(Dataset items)
· · · ·

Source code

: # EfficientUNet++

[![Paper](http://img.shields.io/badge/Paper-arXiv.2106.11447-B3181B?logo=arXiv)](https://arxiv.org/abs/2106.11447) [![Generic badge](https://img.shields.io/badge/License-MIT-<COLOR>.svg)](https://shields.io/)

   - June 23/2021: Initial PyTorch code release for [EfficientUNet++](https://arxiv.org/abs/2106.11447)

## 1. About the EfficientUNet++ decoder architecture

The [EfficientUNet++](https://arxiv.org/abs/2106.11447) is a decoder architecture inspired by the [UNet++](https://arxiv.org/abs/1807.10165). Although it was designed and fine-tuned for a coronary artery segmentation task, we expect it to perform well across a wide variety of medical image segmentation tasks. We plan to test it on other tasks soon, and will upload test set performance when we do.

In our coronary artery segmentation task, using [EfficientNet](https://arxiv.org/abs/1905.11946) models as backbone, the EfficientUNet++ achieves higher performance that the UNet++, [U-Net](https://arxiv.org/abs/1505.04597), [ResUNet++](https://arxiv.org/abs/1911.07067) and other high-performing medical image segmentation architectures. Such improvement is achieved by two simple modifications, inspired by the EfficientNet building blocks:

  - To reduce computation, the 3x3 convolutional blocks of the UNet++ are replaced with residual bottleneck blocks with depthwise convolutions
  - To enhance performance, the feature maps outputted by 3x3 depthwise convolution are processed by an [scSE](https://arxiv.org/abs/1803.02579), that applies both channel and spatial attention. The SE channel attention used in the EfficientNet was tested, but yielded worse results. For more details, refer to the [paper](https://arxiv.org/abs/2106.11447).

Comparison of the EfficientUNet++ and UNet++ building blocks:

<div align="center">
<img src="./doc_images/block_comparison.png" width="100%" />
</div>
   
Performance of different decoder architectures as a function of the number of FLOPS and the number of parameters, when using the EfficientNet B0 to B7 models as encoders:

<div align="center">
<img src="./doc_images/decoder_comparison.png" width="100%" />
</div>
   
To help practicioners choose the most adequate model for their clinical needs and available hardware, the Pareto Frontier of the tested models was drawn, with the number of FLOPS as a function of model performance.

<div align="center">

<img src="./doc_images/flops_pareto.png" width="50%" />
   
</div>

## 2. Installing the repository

· · · ·

▶ **Description of the task**
Reproduce every item above word for word, keeping each line, symbol and line break unchanged.

▶ **Output of the exercise**
Source code

: # EfficientUNet++

[![Paper](http://img.shields.io/badge/Paper-arXiv.2106.11447-B3181B?logo=arXiv)](https://arxiv.org/abs/2106.11447) [![Generic badge](https://img.shields.io/badge/License-MIT-<COLOR>.svg)](https://shields.io/)

   - June 23/2021: Initial PyTorch code release for [EfficientUNet++](https://arxiv.org/abs/2106.11447)

## 1. About the EfficientUNet++ decoder architecture

The [EfficientUNet++](https://arxiv.org/abs/2106.11447) is a decoder architecture inspired by the [UNet++](https://arxiv.org/abs/1807.10165). Although it was designed and fine-tuned for a coronary artery segmentation task, we expect it to perform well across a wide variety of medical image segmentation tasks. We plan to test it on other tasks soon, and will upload test set performance when we do.

In our coronary artery segmentation task, using [EfficientNet](https://arxiv.org/abs/1905.11946) models as backbone, the EfficientUNet++ achieves higher performance that the UNet++, [U-Net](https://arxiv.org/abs/1505.04597), [ResUNet++](https://arxiv.org/abs/1911.07067) and other high-performing medical image segmentation architectures. Such improvement is achieved by two simple modifications, inspired by the EfficientNet building blocks:

  - To reduce computation, the 3x3 convolutional blocks of the UNet++ are replaced with residual bottleneck blocks with depthwise convolutions
  - To enhance performance, the feature maps outputted by 3x3 depthwise convolution are processed by an [scSE](https://arxiv.org/abs/1803.02579), that applies both channel and spatial attention. The SE channel attention used in the EfficientNet was tested, but yielded worse results. For more details, refer to the [paper](https://arxiv.org/abs/2106.11447).

Comparison of the EfficientUNet++ and UNet++ building blocks:

<div align="center">
<img src="./doc_images/block_comparison.png" width="100%" />
</div>
   
Performance of different decoder architectures as a function of the number of FLOPS and the number of parameters, when using the EfficientNet B0 to B7 models as encoders:

<div align="center">
<img src="./doc_images/decoder_comparison.png" width="100%" />
</div>
   
To help practicioners choose the most adequate model for their clinical needs and available hardware, the Pareto Frontier of the tested models was drawn, with the number of FLOPS as a function of model performance.

<div align="center">

<img src="./doc_images/flops_pareto.png" width="50%" />
   
</div>

## 2. Installing the repository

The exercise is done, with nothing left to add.